*WHAT NEEDS TO BE DONE*
Take every line in the entries that includes the word "Highest" and copy it.

*EXERCISE DATA*
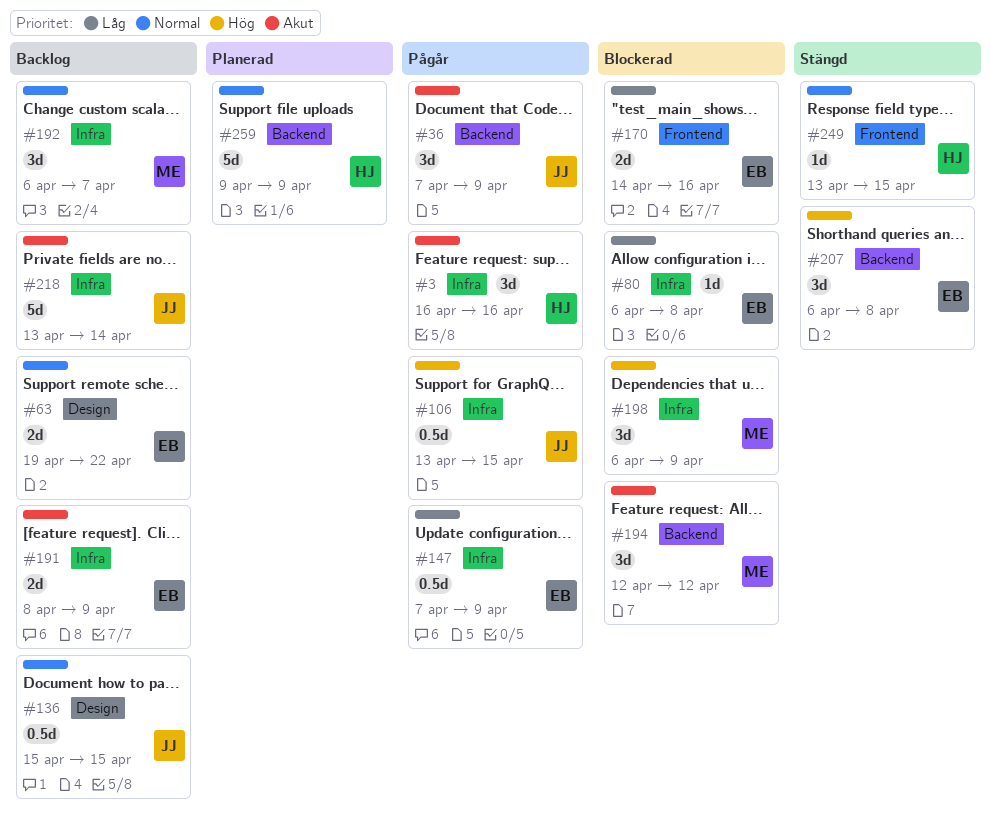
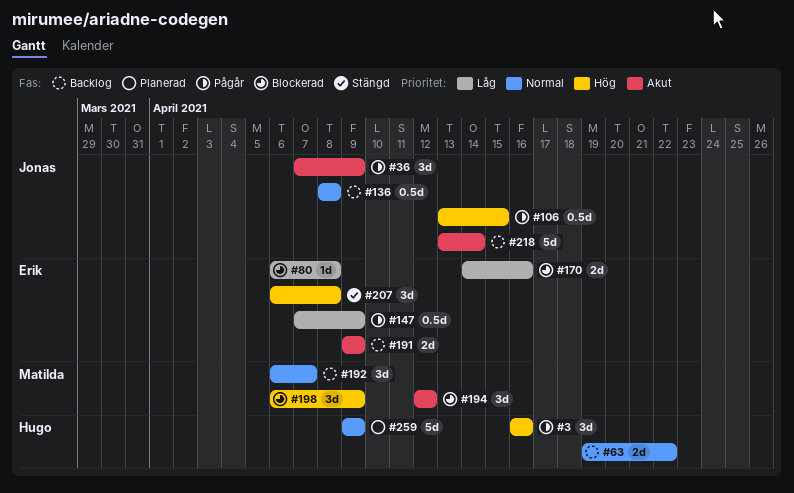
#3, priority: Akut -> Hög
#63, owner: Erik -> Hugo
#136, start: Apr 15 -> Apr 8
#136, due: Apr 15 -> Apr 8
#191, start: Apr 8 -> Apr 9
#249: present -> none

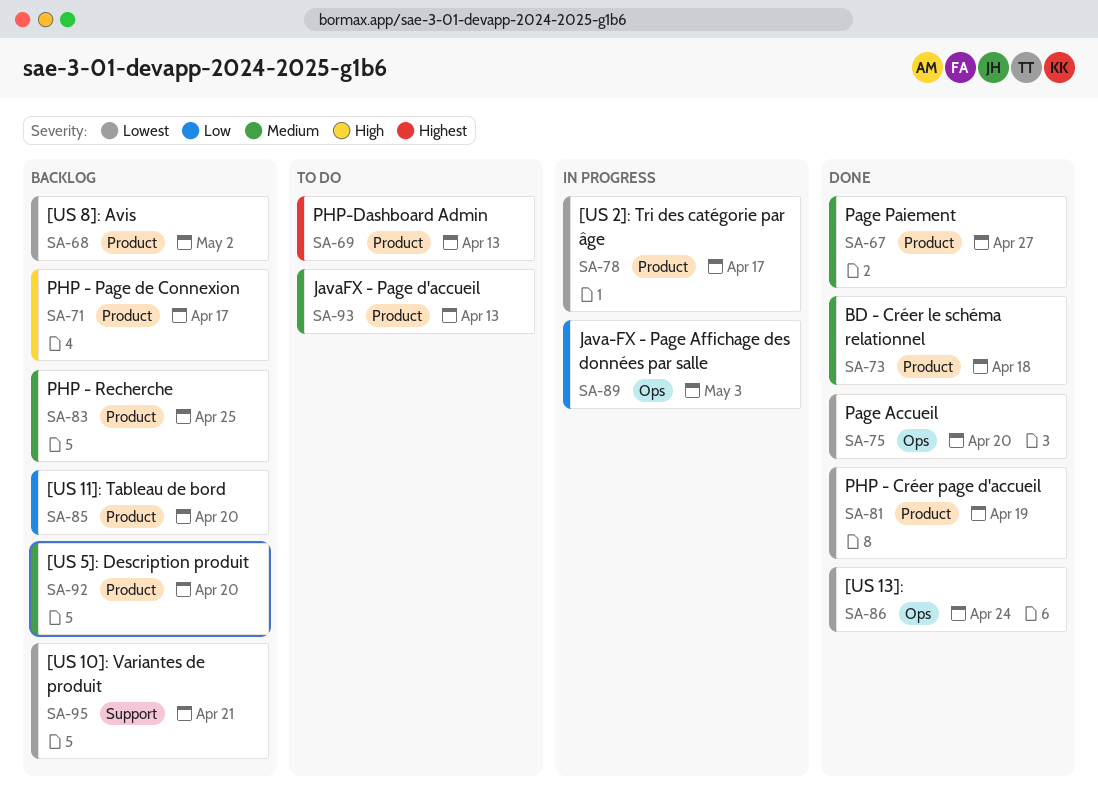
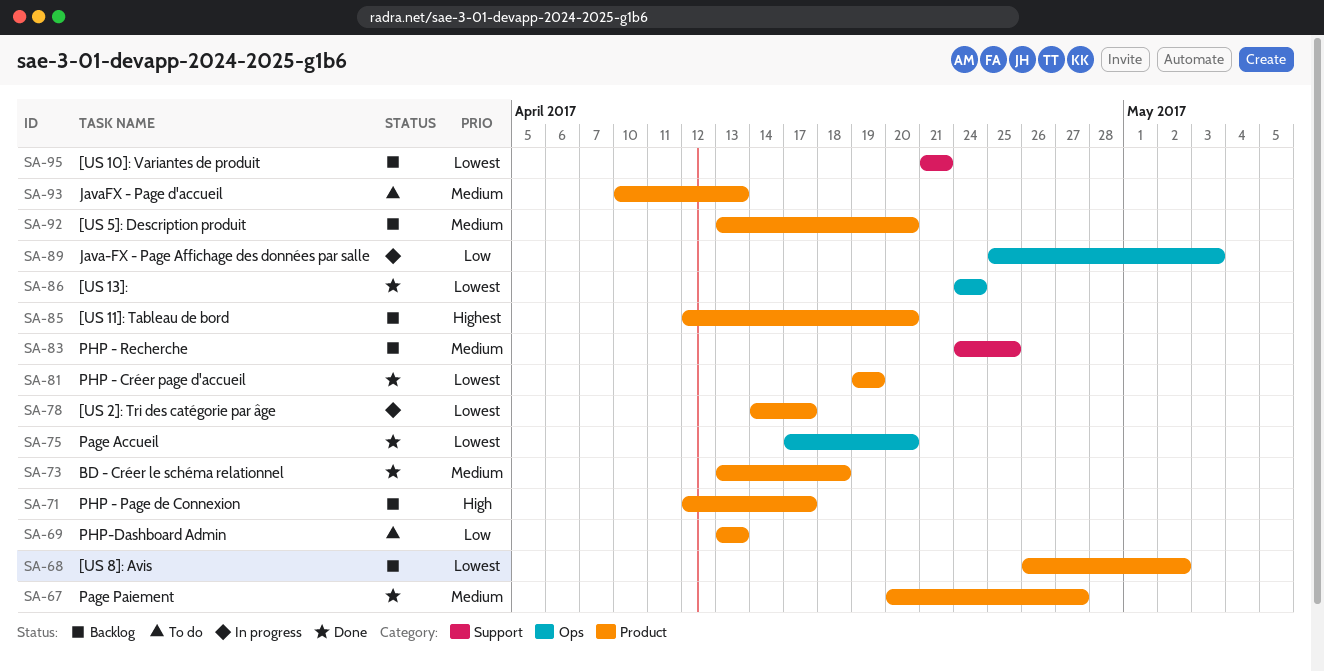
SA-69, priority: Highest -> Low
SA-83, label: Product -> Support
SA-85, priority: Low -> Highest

*RESULT OF THE TASK*
SA-69, priority: Highest -> Low
SA-85, priority: Low -> Highest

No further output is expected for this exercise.